И как я только сумел притвориться! Разве не правильнее было бы схватить брата за шиворот и сказать ему в лицо, что он залез в дом Мадера?.. Но Яшке, как быть тогда с Яшке? Ведь между ними нет ничего общего. Они друг друга терпеть не могли. Нет, сейчас я верно поступил. Эта дурацкая пуговица — просто случайное совпадение. Я становлюсь слишком подозрительным. Ведь, стоя за дверью-то, я слышал, что́ брат обо мне говорит.
Но сомнения не покидали меня. Да и Фриц почему-то время от времени выжидающе поглядывал в мою сторону. Может, он все же хотел убедиться, не заподозрил ли я чего-нибудь? Если так, то моя недоверчивость обоснованна. Иначе чем объяснить, что он обеспокоен такой мелочью, как оторванная пуговица?

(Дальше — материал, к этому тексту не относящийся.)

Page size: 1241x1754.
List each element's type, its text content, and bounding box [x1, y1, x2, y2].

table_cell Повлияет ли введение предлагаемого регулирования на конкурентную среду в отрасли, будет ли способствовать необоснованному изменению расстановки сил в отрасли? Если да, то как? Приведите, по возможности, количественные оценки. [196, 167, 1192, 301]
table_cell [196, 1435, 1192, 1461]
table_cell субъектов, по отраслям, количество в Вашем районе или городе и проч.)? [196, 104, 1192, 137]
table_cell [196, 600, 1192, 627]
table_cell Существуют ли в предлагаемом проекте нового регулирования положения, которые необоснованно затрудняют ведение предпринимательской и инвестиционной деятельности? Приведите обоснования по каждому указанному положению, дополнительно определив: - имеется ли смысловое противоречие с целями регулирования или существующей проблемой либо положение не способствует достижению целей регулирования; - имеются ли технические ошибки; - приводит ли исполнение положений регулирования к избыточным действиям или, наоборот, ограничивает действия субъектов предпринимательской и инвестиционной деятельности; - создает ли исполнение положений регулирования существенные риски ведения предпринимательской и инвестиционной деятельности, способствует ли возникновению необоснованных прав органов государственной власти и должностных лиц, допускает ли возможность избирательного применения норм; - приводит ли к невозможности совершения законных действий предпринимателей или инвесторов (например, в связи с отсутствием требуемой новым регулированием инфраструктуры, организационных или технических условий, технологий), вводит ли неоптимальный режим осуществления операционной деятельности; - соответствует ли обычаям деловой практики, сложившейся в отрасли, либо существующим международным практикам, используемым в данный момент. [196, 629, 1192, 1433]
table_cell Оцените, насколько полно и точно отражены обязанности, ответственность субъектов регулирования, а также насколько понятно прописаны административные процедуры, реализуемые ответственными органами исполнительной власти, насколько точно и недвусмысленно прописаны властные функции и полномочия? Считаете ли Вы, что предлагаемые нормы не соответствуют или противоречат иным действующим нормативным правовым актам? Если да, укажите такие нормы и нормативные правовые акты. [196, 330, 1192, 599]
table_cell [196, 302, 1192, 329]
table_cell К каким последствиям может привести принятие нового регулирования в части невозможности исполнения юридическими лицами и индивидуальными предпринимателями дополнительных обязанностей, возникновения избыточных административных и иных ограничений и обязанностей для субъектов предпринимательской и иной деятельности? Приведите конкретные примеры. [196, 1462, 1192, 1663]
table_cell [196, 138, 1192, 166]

Застольный разговор пошел о всякой всячине. Почему-то каждый искал предлога уйти из кухни, но так, чтобы не вызвать подозрений у двух оставшихся. Первому это удалось отцу. Впрочем, он-то мне не мешал, он сейчас был ни при чем. Мать, не замечая наших настороженных взглядов, уговаривала нас выпить кофе с пирогом. И Фриц и я отказались. Вскоре возвратился отец. Мы с братом по-прежнему болтали о каких-то пустяках. Отец послушал, пожал плечами и неожиданно предложил нам водки.
Едва мы успели чокнуться, как в сенях зазвенел колокольчик и кто-то робко постучал в дверь кухни. Вошел наш сосед Гимпель. При виде спиртного его глазки заблестели. Он потоптался у порога и взглянул на Фрица.

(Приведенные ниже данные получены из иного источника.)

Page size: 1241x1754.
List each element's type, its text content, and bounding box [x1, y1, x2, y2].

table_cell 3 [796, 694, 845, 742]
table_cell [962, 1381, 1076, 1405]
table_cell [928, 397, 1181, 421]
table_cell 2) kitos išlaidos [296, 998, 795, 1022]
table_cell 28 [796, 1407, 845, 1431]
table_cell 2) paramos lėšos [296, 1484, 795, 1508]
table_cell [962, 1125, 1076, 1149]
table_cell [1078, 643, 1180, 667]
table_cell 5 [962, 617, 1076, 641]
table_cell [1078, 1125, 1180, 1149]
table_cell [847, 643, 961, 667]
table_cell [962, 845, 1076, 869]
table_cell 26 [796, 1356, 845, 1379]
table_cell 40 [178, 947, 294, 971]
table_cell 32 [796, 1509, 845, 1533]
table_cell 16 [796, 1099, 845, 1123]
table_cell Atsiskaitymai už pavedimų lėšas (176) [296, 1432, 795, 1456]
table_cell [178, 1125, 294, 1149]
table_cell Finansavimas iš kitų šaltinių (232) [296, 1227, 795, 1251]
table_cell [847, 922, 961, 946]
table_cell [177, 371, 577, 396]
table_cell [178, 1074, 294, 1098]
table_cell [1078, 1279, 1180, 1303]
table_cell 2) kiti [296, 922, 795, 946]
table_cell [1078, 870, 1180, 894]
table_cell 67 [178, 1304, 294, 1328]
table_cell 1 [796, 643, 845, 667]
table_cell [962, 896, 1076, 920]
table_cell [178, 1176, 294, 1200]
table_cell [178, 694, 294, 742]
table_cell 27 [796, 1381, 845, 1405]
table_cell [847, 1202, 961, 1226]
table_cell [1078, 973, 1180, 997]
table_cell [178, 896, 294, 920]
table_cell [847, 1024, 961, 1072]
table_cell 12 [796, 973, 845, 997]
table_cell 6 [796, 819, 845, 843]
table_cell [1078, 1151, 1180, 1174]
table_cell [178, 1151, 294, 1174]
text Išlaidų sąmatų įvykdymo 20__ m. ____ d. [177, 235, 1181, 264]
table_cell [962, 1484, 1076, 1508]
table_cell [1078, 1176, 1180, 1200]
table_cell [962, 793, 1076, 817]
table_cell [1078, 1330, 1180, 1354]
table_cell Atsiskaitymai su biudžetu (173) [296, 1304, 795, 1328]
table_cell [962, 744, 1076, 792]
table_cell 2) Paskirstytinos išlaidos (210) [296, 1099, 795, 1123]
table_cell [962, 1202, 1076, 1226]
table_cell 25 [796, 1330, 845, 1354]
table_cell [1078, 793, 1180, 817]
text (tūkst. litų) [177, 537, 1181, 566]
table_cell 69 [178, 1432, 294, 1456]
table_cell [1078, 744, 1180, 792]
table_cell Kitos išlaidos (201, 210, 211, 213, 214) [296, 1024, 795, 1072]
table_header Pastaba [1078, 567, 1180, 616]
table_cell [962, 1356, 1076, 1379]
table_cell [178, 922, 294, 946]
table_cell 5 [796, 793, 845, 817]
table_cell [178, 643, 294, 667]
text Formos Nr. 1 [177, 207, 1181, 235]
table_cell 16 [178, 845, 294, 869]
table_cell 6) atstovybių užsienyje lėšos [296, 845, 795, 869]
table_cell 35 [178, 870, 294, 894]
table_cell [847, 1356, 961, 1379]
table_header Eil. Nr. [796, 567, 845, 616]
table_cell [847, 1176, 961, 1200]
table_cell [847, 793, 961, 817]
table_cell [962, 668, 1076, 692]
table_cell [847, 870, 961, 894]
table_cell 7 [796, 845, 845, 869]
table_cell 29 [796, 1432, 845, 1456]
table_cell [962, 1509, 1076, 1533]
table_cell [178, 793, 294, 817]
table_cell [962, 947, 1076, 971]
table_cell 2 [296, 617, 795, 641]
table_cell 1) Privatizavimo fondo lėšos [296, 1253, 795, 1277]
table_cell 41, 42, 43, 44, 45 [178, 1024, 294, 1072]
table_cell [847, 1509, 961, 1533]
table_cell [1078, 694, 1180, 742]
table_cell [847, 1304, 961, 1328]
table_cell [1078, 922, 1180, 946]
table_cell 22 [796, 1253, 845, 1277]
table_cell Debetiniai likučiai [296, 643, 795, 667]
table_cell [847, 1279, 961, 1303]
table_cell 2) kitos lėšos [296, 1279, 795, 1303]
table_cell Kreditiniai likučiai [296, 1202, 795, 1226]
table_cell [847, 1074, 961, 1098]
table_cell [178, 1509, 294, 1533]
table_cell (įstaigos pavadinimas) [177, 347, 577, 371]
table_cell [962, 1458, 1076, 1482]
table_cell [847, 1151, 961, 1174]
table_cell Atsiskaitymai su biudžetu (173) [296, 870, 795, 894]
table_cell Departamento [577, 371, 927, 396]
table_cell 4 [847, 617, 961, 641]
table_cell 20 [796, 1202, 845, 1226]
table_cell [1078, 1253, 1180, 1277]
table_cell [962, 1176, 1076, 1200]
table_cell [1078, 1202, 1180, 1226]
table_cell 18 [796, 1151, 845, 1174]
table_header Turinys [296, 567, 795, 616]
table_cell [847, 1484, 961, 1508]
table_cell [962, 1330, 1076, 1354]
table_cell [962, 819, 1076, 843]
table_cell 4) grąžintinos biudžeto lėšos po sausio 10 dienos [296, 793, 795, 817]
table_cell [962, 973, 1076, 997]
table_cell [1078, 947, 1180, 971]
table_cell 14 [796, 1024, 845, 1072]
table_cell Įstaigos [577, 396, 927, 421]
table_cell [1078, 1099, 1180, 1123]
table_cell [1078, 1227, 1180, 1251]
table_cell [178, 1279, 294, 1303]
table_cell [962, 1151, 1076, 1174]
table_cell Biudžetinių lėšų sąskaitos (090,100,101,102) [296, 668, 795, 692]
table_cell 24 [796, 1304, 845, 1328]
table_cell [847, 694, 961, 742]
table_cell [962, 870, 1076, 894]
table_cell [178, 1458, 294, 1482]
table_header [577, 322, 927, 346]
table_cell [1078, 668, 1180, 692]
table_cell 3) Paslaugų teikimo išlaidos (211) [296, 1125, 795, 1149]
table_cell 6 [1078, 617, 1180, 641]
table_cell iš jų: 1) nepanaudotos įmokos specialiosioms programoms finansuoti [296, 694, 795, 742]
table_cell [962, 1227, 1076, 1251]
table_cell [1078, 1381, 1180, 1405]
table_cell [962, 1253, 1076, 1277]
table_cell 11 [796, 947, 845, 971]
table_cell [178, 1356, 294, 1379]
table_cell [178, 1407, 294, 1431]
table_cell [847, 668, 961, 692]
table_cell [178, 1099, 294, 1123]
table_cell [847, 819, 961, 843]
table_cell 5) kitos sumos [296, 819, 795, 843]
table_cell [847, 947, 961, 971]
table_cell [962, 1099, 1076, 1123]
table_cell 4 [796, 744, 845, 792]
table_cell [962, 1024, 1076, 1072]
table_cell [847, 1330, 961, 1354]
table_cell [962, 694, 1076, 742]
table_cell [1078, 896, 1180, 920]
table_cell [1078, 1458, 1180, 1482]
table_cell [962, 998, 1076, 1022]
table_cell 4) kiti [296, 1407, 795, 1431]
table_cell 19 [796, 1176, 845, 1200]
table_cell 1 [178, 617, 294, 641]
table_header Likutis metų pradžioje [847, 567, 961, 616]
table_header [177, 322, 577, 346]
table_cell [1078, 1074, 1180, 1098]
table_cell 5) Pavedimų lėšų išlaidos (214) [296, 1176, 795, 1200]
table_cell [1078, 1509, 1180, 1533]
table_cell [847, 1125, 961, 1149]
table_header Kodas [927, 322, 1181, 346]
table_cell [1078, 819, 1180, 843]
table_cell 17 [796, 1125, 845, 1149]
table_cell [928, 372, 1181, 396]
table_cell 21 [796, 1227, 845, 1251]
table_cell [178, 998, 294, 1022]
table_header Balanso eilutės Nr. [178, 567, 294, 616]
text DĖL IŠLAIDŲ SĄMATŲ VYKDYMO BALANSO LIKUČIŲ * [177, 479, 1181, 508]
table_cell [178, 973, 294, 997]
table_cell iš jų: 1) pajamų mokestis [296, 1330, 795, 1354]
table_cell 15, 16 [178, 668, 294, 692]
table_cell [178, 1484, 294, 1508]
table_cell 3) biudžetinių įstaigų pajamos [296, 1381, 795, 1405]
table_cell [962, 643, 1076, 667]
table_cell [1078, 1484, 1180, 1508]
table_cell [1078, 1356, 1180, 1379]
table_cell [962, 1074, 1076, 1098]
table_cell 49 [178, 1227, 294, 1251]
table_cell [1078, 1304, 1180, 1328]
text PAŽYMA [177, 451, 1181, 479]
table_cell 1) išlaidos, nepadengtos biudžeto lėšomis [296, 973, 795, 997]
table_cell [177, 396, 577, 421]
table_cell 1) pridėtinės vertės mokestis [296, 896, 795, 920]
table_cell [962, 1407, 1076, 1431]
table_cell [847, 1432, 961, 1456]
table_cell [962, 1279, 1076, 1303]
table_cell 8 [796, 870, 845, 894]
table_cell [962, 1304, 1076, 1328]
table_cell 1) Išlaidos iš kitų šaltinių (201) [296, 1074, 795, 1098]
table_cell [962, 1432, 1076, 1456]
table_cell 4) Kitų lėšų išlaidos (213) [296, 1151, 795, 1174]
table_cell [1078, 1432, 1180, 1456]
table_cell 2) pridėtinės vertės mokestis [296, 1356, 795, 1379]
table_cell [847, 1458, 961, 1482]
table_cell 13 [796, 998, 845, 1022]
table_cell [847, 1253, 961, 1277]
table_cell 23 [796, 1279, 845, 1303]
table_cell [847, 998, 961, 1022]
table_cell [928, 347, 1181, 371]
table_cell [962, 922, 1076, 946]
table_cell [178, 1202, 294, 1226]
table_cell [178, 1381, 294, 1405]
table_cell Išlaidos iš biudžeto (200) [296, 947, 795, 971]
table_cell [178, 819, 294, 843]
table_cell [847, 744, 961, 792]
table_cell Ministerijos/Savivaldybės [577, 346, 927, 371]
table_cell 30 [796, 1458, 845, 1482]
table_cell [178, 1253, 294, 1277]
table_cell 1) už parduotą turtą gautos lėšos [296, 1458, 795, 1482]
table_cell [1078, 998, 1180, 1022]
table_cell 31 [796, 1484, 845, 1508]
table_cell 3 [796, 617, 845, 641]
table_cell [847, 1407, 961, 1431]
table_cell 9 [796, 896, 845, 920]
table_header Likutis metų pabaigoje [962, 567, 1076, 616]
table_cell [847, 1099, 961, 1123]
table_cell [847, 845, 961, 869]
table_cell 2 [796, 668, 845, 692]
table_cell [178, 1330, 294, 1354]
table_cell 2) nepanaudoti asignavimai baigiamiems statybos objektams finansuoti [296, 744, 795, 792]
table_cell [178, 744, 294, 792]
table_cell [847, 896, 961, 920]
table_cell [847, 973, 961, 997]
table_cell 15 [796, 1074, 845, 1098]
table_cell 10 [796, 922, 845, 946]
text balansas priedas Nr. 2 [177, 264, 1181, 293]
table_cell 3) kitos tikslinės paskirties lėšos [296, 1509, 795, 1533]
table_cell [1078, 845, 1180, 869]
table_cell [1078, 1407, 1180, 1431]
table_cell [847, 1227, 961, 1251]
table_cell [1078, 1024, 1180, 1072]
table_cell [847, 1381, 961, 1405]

— Не обижайся за вчерашнее, — начал он, запинаясь, — дело-то, что ни говори, путаное. Ну, а в полиции я про Яшке сказал все, как было… Да, не одолжишь мне на сегодня сани? Старуха надумала съезжать.
Фриц с досадой занялся Гимпелем. Случай благоприятный, подумал я. Оглядев с сожалением свой порванный пиджак, я вышел в коридор.

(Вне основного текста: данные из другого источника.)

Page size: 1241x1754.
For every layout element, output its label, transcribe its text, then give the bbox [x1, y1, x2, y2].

Мне хотелось взглянуть на куртку Фрица. Шагая через две ступеньки, я моментально оказался на втором этаже. Заскрипели половицы. Дверь в комнату Фрица была заперта. Но наши комнаты смежные, есть еще одна дверь. Ключ в ней торчал с моей стороны. Прислушиваюсь: внизу пока все тихо. Открываю дверь, она ударяется о мою кровать. В комнате брата, напротив двери, платяной шкаф. Поворачиваю ключ, дверцы шкафа со скрипом отворяются. Оливкового цвета рукав куртки чем-то испачкан. Снимаю куртку с плечиков. Верхней пуговицы не хватает. Цвет тот же! У меня задрожали руки!
Послышались торопливые шаги. Звякнули ключи, заскрежетал дверной замок. Все равно. Теперь уже отступать поздно — и мне, и ему. Еще раз оглядываю куртку. Да, такая же черная пуговица с серо-зеленой крапинкой, того же цвета нитка и оливкового цвета материал. Сомнений нет: моим противником на крыльце Улиного дома был Фриц.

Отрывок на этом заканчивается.